Septième extrait de la conférence de Prigogine, Temps à devenir

« Hawking se demande: «Y a-t-il un lien entre l’expansion de l’univers et la flèche thermodynamique?» Et sa réponse est : « Oui, il y a un lien parce qu’il faut que l’homme puisse vivre, qu’il puisse évoluer, et c’est pour ça qu’il doit vivre dans la période d’expansion de l’univers. » Mais, de nouveau, me semble-t-il, c’est assez peu convaincant, parce que, en fait, pourquoi donner une position spéciale à l’homme? Il faut se demander plutôt : « Pourquoi l’homme? » Et, d’ailleurs, l’homme a besoin d’une flèche du temps, mais un animal a aussi besoin d’une flèche du temps. Et la croûte terrestre pour se constituer, et un minerai pour se développer ont aussi besoin d’une flèche du temps [même l’atome d’hydrogène à la base des soleils a eu besoin de la flèche du temps pour se constituer]. Donc, la flèche du temps ne peut pas être expliquée par le principe « anthropique » dont on parle beaucoup dans le livre de Hawking, parce que le principe « anthropique » signifie que l’univers est évidemment tel que l’homme puisse y trouver une place. [En réalité dans la vision de Hawking, la pellicule du film est là dans les lois de la physique et le film se déroule conformément aux équations de départ. Si quelque part dans le film l’être humain apparaît, ce n’est pas tant que la fin explique l’enchaînement des causes, c’est simplement que si le film ne nous contenait pas (nous ou toute autre conscience), nous n’en saurions rien.]

Prigogine

« En fait, la physique classique insiste sur le déterminisme et la certitude, je ne suis pas le premier, bien entendu, à l’avoir remarqué. Le point de départ de la philosophie d’Henri Bergson et aussi le point de départ de Heidegger, et de bien d’autres. Pour ces philosophes, le point de départ était de constater : « Vous voyez, la science physique ne peut pas atteindre l’essence des choses [leur organisation], qui est la temporalité; la physique reste à la surface des choses [les liens entre l’espace et l’énergie en oubliant l’organisation], elle ne parle que des choses qui se répètent [en oubliant qu’il y a aussi de la création, c’est-à-dire des moments où s’invitent des sauts d’organisation imprévisible] » C’est ce qu’a dit Bergson, et puis il ajoute: « Le temps est invention, ou rien du tout. Le temps est associé à la création de nouveautés. » Mais la physique ne peut pas parler de création de nouveautés. Curieusement, le philosophe Bergson et le physicien Einstein se rejoignaient sur ce point-là.

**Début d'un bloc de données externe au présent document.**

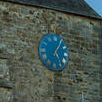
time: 5:05
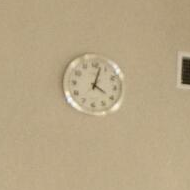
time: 4:02
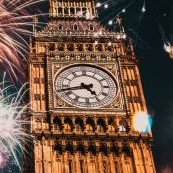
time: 4:42
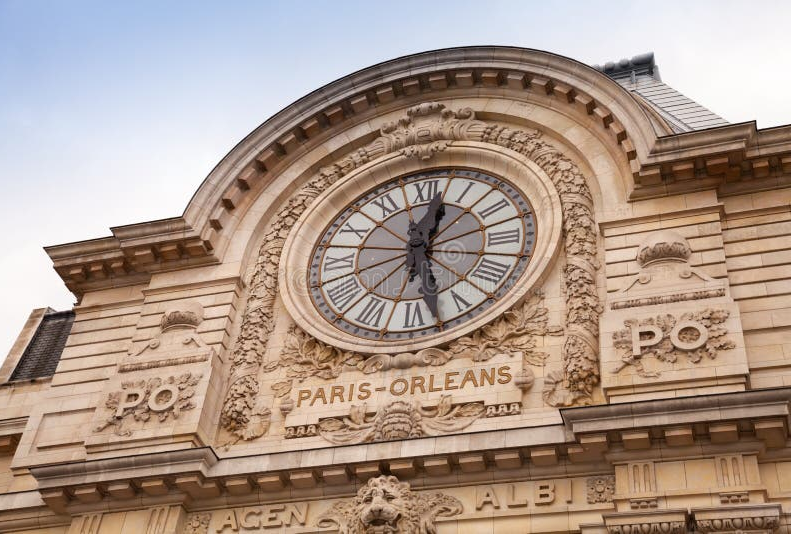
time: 12:27
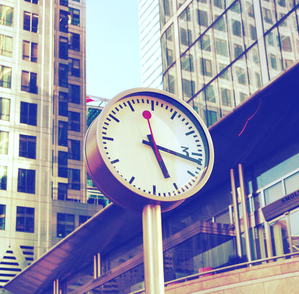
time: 5:16
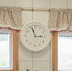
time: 2:57
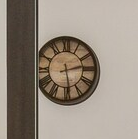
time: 2:29
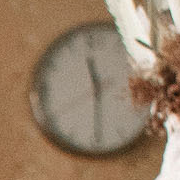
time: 11:29
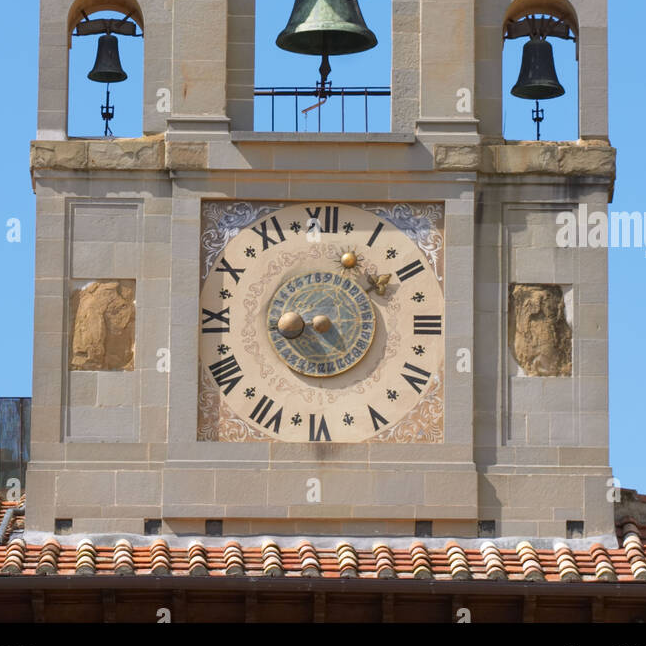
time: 4:42
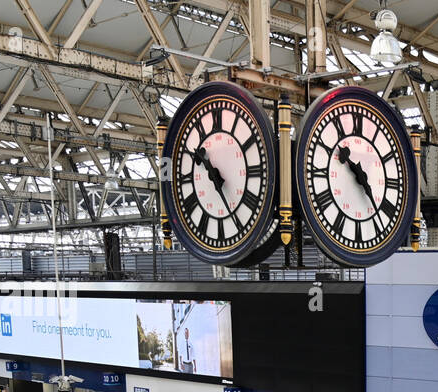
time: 10:24
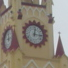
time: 3:02
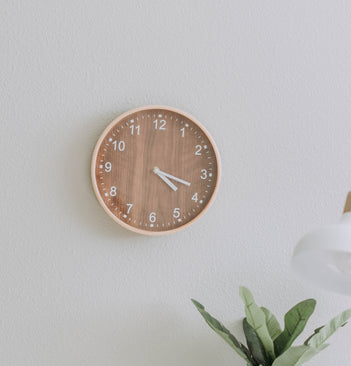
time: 4:18
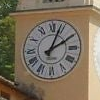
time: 2:03
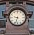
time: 9:33
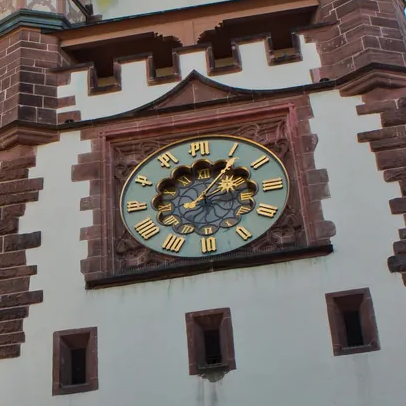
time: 2:06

« Et, au fond, l’attitude que j’ai essayé d’adopter au cours de ma vie scientifique était une attitude différente. Je me suis dit que payer comme prix, pour introduire le temps, l’abandon de la science classique comme le voulaient Bergson ou Whitehead, c’était un prix trop grand, parce qu’enfin la science nous a permis d’établir un dialogue entre l’être humain et la nature. Donc, comment incorporer finalement la flèche du temps? Je me suis dit que c’est parce que nous avons étudié jusqu’à maintenant des situations trop simples [en mettant de côté l’évolution des organisations]; c’est comme si nous avions étudié des briques. La brique iranienne et la brique gothique se ressemblent, mais si vous regardez le bâtiment tout entier, le palais iranien et la cathédrale gothique ont très peu de rapport. Donc, c’est parce que nous n’avons pas dans l’histoire des sciences étudié des situations suffisamment complexes que nous n’avons pas rencontré la flèche du temps. Pour un physicien, il n’y a pas de doute, il y a des phénomènes où le temps comme irréversibilité n’intervient pas. Dans un pendule sans friction, le temps n’intervient pas [mais ce pendule n’existe que dans un imaginaire qui oublie les très petites frictions inévitables].

 

En réalité, il n’y a pas de situation simple parce que chaque petit élément est inscrit dans une totalité en mouvement. Il n’y a que des simplifications théoriques. La science classique et donc mécanique n’est valide que dans l’imaginaire qui, lui, peut faire abstraction de la complexité qu’entraîne l’appartenance de toute chose à un tout. Que la science fasse abstraction de cette appartenance pour étudier un système comme s’il était simple et séparé, on le comprend très bien, c’est une nécessité due aux limites de notre intelligence et de notre instrumentation, mais oublier la différence entre le modèle simplifié et la réalité, c’est hautement périlleux. Prigogine veut absolument réintroduire le temps et donc la complexité dans la science, car sinon, on pourrait se croire voués à la mort, alors que nous sommes voués à l’incertitude créatrice.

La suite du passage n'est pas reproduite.